What you will do: Every entry in the following listing must be restated word for word, though not its pictures.

--- Source data ---

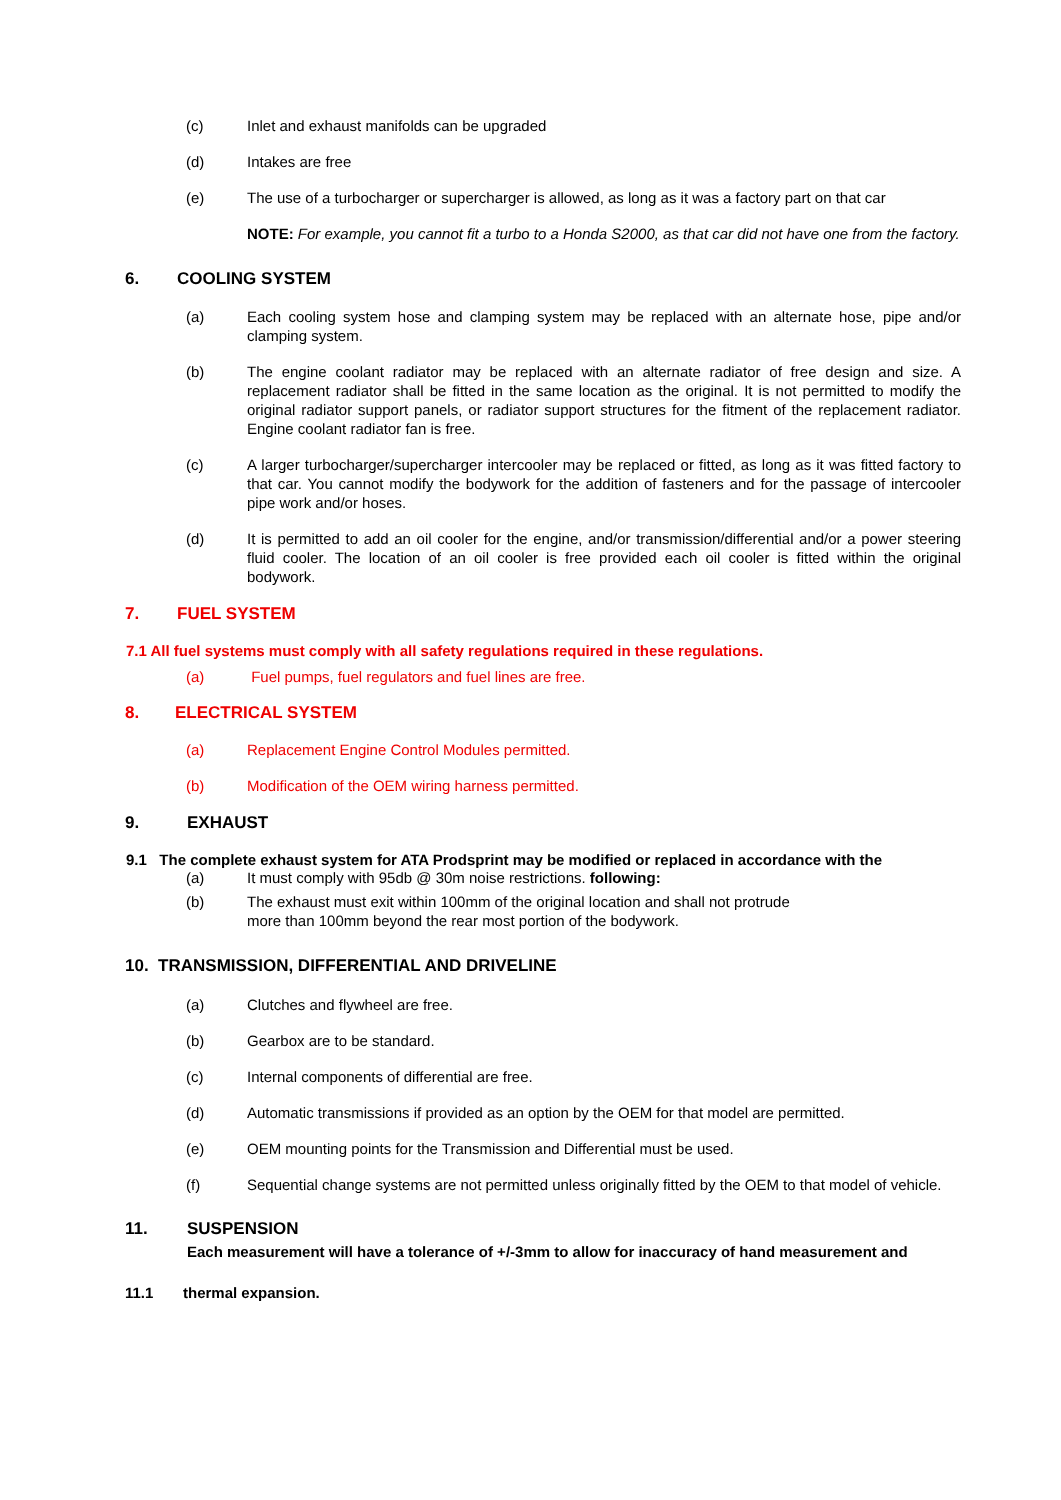(c) Inlet and exhaust manifolds can be upgraded
(d) Intakes are free
(e) The use of a turbocharger or supercharger is allowed, as long as it was a factory part on that car
NOTE: For example, you cannot fit a turbo to a Honda S2000, as that car did not have one from the factory.
6. COOLING SYSTEM
(a) Each cooling system hose and clamping system may be replaced with an alternate hose, pipe and/or clamping system.
(b) The engine coolant radiator may be replaced with an alternate radiator of free design and size. A replacement radiator shall be fitted in the same location as the original. It is not permitted to modify the original radiator support panels, or radiator support structures for the fitment of the replacement radiator. Engine coolant radiator fan is free.
(c) A larger turbocharger/supercharger intercooler may be replaced or fitted, as long as it was fitted factory to that car. You cannot modify the bodywork for the addition of fasteners and for the passage of intercooler pipe work and/or hoses.
(d) It is permitted to add an oil cooler for the engine, and/or transmission/differential and/or a power steering fluid cooler. The location of an oil cooler is free provided each oil cooler is fitted within the original bodywork.
7. FUEL SYSTEM
7.1 All fuel systems must comply with all safety regulations required in these regulations.
(a) Fuel pumps, fuel regulators and fuel lines are free.
8. ELECTRICAL SYSTEM
(a) Replacement Engine Control Modules permitted.
(b) Modification of the OEM wiring harness permitted.
9. EXHAUST
9.1 The complete exhaust system for ATA Prodsprint may be modified or replaced in accordance with the
(a) It must comply with 95db @ 30m noise restrictions. following:
(b) The exhaust must exit within 100mm of the original location and shall not protrude
more than 100mm beyond the rear most portion of the bodywork.
10. TRANSMISSION, DIFFERENTIAL AND DRIVELINE
(a) Clutches and flywheel are free.
(b) Gearbox are to be standard.
(c) Internal components of differential are free.
(d) Automatic transmissions if provided as an option by the OEM for that model are permitted.
(e) OEM mounting points for the Transmission and Differential must be used.
(f) Sequential change systems are not permitted unless originally fitted by the OEM to that model of vehicle.
11. SUSPENSION
Each measurement will have a tolerance of +/-3mm to allow for inaccuracy of hand measurement and
11.1 thermal expansion.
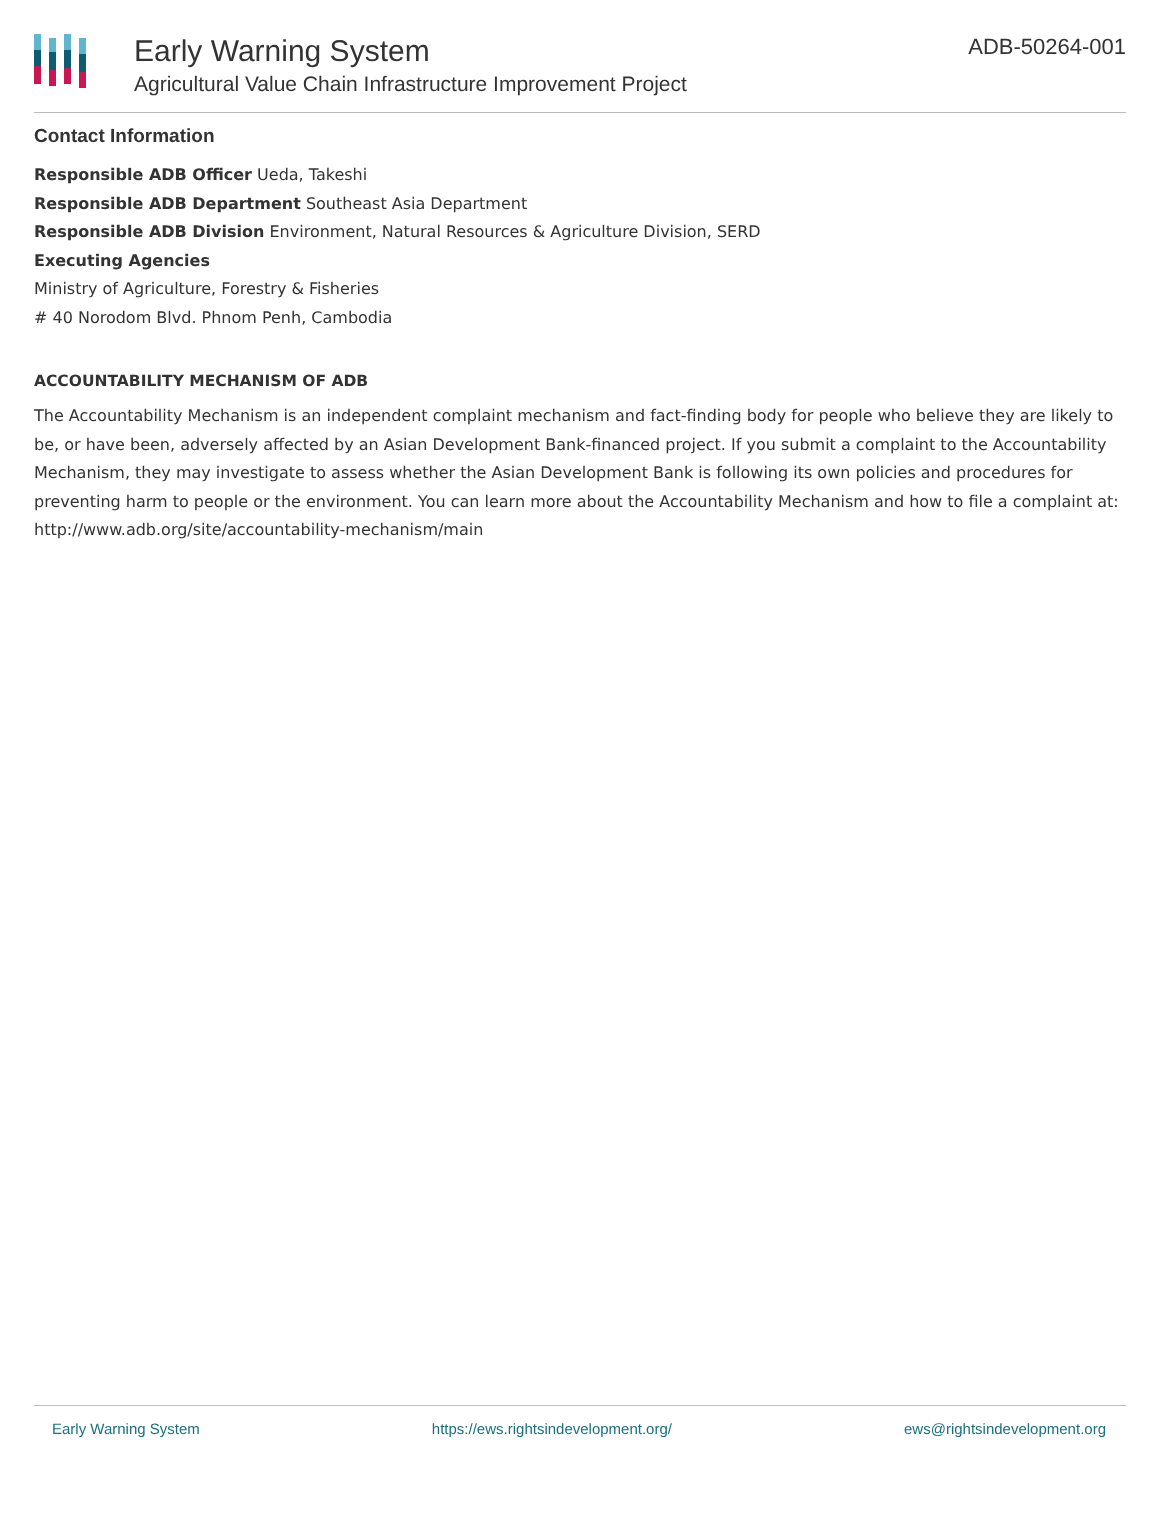Early Warning System
Agricultural Value Chain Infrastructure Improvement Project
ADB-50264-001
Contact Information
Responsible ADB Officer Ueda, Takeshi
Responsible ADB Department Southeast Asia Department
Responsible ADB Division Environment, Natural Resources & Agriculture Division, SERD
Executing Agencies
Ministry of Agriculture, Forestry & Fisheries
# 40 Norodom Blvd. Phnom Penh, Cambodia
ACCOUNTABILITY MECHANISM OF ADB
The Accountability Mechanism is an independent complaint mechanism and fact-finding body for people who believe they are likely to be, or have been, adversely affected by an Asian Development Bank-financed project. If you submit a complaint to the Accountability Mechanism, they may investigate to assess whether the Asian Development Bank is following its own policies and procedures for preventing harm to people or the environment. You can learn more about the Accountability Mechanism and how to file a complaint at: http://www.adb.org/site/accountability-mechanism/main
Early Warning System https://ews.rightsindevelopment.org/ ews@rightsindevelopment.org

---

Your response:
(c) Inlet and exhaust manifolds can be upgraded
(d) Intakes are free
(e) The use of a turbocharger or supercharger is allowed, as long as it was a factory part on that car
NOTE: For example, you cannot fit a turbo to a Honda S2000, as that car did not have one from the factory.
6. COOLING SYSTEM
(a) Each cooling system hose and clamping system may be replaced with an alternate hose, pipe and/or clamping system.
(b) The engine coolant radiator may be replaced with an alternate radiator of free design and size. A replacement radiator shall be fitted in the same location as the original. It is not permitted to modify the original radiator support panels, or radiator support structures for the fitment of the replacement radiator. Engine coolant radiator fan is free.
(c) A larger turbocharger/supercharger intercooler may be replaced or fitted, as long as it was fitted factory to that car. You cannot modify the bodywork for the addition of fasteners and for the passage of intercooler pipe work and/or hoses.
(d) It is permitted to add an oil cooler for the engine, and/or transmission/differential and/or a power steering fluid cooler. The location of an oil cooler is free provided each oil cooler is fitted within the original bodywork.
7. FUEL SYSTEM
7.1 All fuel systems must comply with all safety regulations required in these regulations.
(a) Fuel pumps, fuel regulators and fuel lines are free.
8. ELECTRICAL SYSTEM
(a) Replacement Engine Control Modules permitted.
(b) Modification of the OEM wiring harness permitted.
9. EXHAUST
9.1 The complete exhaust system for ATA Prodsprint may be modified or replaced in accordance with the
(a) It must comply with 95db @ 30m noise restrictions. following:
(b) The exhaust must exit within 100mm of the original location and shall not protrude
more than 100mm beyond the rear most portion of the bodywork.
10. TRANSMISSION, DIFFERENTIAL AND DRIVELINE
(a) Clutches and flywheel are free.
(b) Gearbox are to be standard.
(c) Internal components of differential are free.
(d) Automatic transmissions if provided as an option by the OEM for that model are permitted.
(e) OEM mounting points for the Transmission and Differential must be used.
(f) Sequential change systems are not permitted unless originally fitted by the OEM to that model of vehicle.
11. SUSPENSION
Each measurement will have a tolerance of +/-3mm to allow for inaccuracy of hand measurement and
11.1 thermal expansion.
Early Warning System
Agricultural Value Chain Infrastructure Improvement Project
ADB-50264-001
Contact Information
Responsible ADB Officer Ueda, Takeshi
Responsible ADB Department Southeast Asia Department
Responsible ADB Division Environment, Natural Resources & Agriculture Division, SERD
Executing Agencies
Ministry of Agriculture, Forestry & Fisheries
# 40 Norodom Blvd. Phnom Penh, Cambodia
ACCOUNTABILITY MECHANISM OF ADB
The Accountability Mechanism is an independent complaint mechanism and fact-finding body for people who believe they are likely to be, or have been, adversely affected by an Asian Development Bank-financed project. If you submit a complaint to the Accountability Mechanism, they may investigate to assess whether the Asian Development Bank is following its own policies and procedures for preventing harm to people or the environment. You can learn more about the Accountability Mechanism and how to file a complaint at: http://www.adb.org/site/accountability-mechanism/main
Early Warning System https://ews.rightsindevelopment.org/ ews@rightsindevelopment.org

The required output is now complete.